数を増したダンジョン四馬鹿を相手に弾を消費し過ぎず、効率的に処分していく的矢たち。時には銃剣すら使った。銃剣は2065年の世界でも未だに現役だった。それに代わる装備はないし、銃剣が使われる状況もなくならなかったのだ。
ゴブリンやコボルトの背後に音もなく近づき、銃剣をコンバットナイフ代わりに喉を引き裂く。鮮血が舞い散ってもそれはすぐに灰に変わる。
そうやって弾を節約しながら、的矢たちは進んでいく。
そして、辿り着いた9階層。
非常用備蓄倉庫のカギを破壊し、中の物資を運び出す。大量の食糧と水、そして救急キットがあった。それらをまずは空腹を満たし、負傷者の傷を手当てし、そして運ぶ。
的矢はもはや市ヶ谷地下ダンジョンが国防省地下施設とは全く別のものになっていることを悟っていた。
地下施設の構造はねじ曲がり、捻り狂い、あるべきものがなく、ないはずのものがあり、狂気の様相を呈していた。
的矢はひたすら化け物を殺し、ダンジョンカルトを殺し、殺し、殺し、殺し続けた。
それで助かる人間はごくわずかだったが、それでも何もしないより遥かにマシであった。数名でも命は命だ。彼らには上層に向かうか、このままついてくるかを選ばせた。大抵の人間は上層に向かうことを選んだ。一部のタフな人間は地下に同行した。
そして、地獄が続く。
地下10階層で地獄は終わるはずだった。だが、終わらなかった。
地下10階層はスパコンの並ぶ施設のはずだったが、そこはコロシアムのような構造へと変化していた。そして、そこにいたのはミノタウロス。

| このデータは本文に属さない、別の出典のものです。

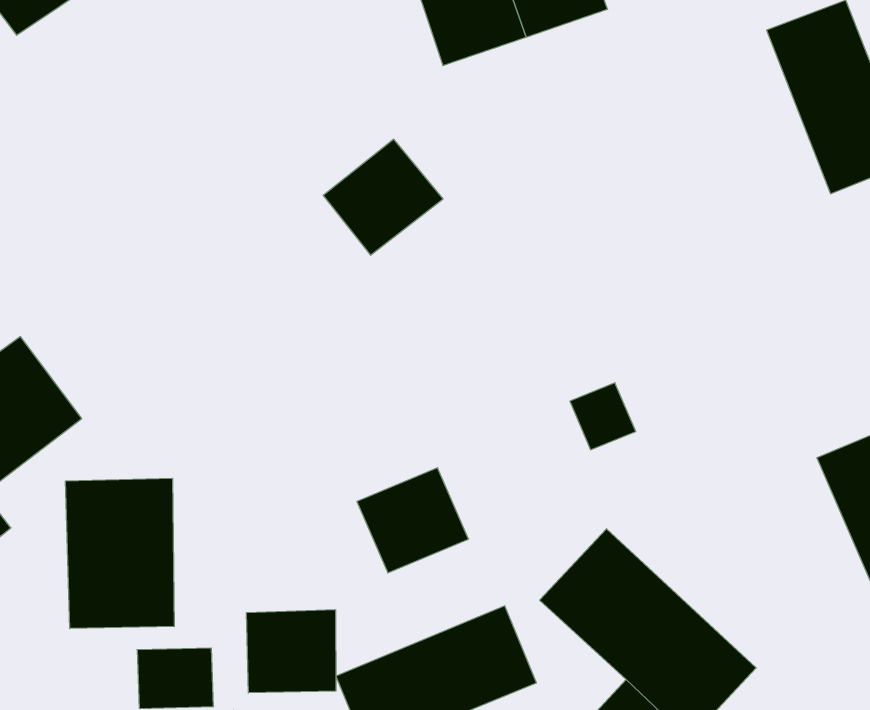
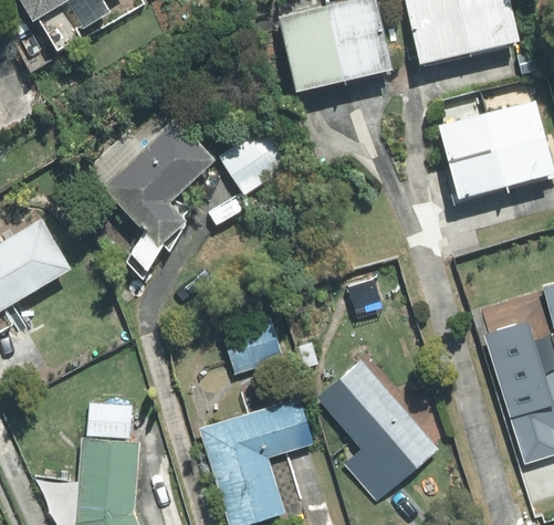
building: none -> [438,90,506,199]
building: none -> [86,117,215,279]
building: [66,478,174,629] -> none
building: [246,610,336,693] -> none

迷宮の主であるはずのミノタウロスを的矢は2発の銃弾で仕留めた。7.62ミリ弾がミノタウロスの頭をぶち抜き、それで終わるはずだった。
しかし、終わらなかった。さらに地下に潜る階段を的矢たちは見つけたのだ。
この時点で部隊は的矢を含めて5名になっていた。
5名。中途半端な数だ。分隊としては少なすぎ、班としては大きい。
的矢は精神が不安定になってきた1名を地上に報告に向かわせ、残り4名という切りのいい数の人数を率いて地下に潜り続けた。

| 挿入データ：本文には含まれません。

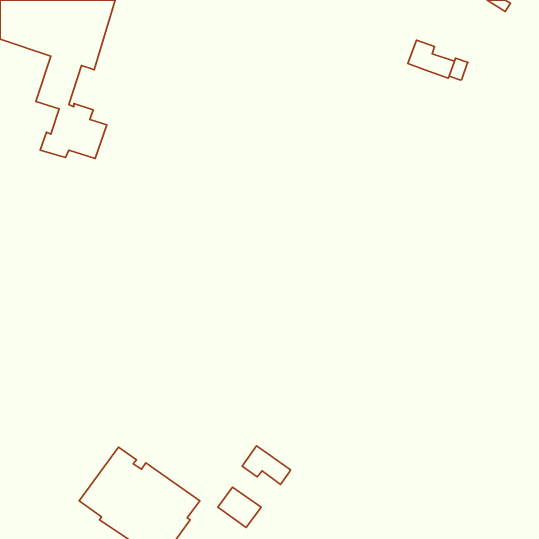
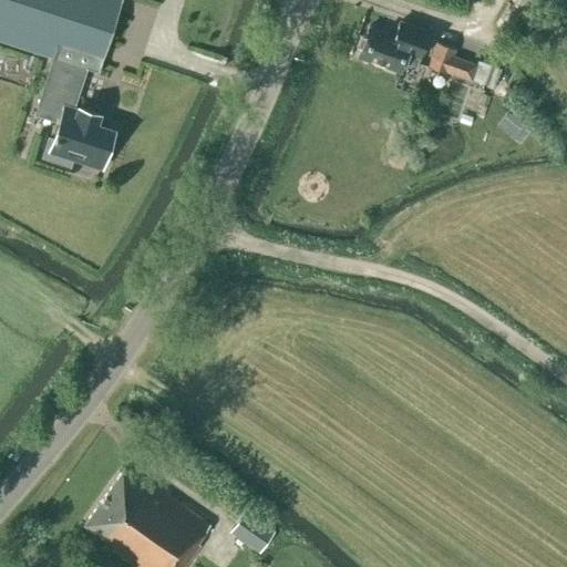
building: none -> [359,24,429,73]
building: [242,446,291,485] -> none

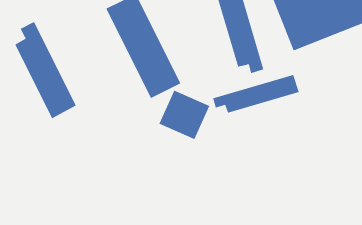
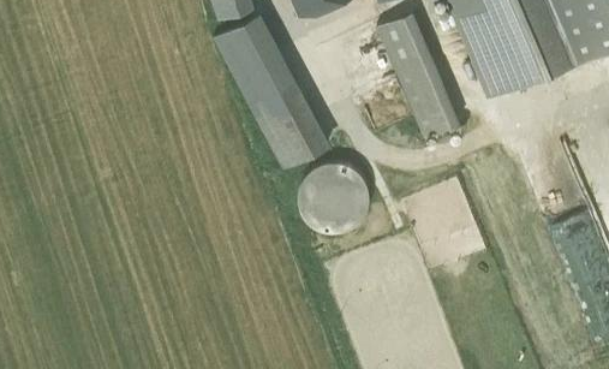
building: [14,21,77,119] -> none
building: [212,74,300,113] -> none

存在しないはずの地下11階層に足を踏み入れたとき、そこはダンジョン四馬鹿が闊歩する世界ではなくなっていた。
いたのはワイバーンやリザードマンといった敵。
5.56ミリ弾が辛うじて通用していた。そう、あの時は5.56ミリ弾でもワイバーンが倒せたのだ。もちろん、急所を狙う必要はあったが、50口径のライフル弾など必要なかった。そんな化け物染みた弾薬がなくともワイバーンは駆逐できた。
だが、その過程で2名が死んだ。
残ったのは的矢と陸奥のふたり。
ここから先の生存者はほぼダンジョンカルト化していた。
戦友だった兵士の亡骸を貪り、その血と臓腑で魔法陣を描き、その骨を尖らせたもので襲って来るダンジョンカルト。
それらを撃ち殺し、化け物を撃ち殺し、ぶち殺し、ぶち殺し、ぶち殺し……。
「畜生。悪夢でも見てるのか、俺たちは」
「クソッタレな現実ですよ、大尉」
的矢も精神を病み始めていた。
陸奥もだ。
彼らは確かに他の兵士よりも精神的強固さを持つが、超人ではない。同じ日本国防四軍の将兵が戦友を貪っていれば衝撃を受けるし、ましてその骨で襲ってくればもはや本当に悪夢を見ているのではないかと思うものだ。
そして、今はふたりとも戦闘適応調整を受けていない。何の準備もなく戦場に放り込まれて、同僚たちを殺さなければならない。化け物を殺さなければならない。これで精神を病むなという方がどうかしている。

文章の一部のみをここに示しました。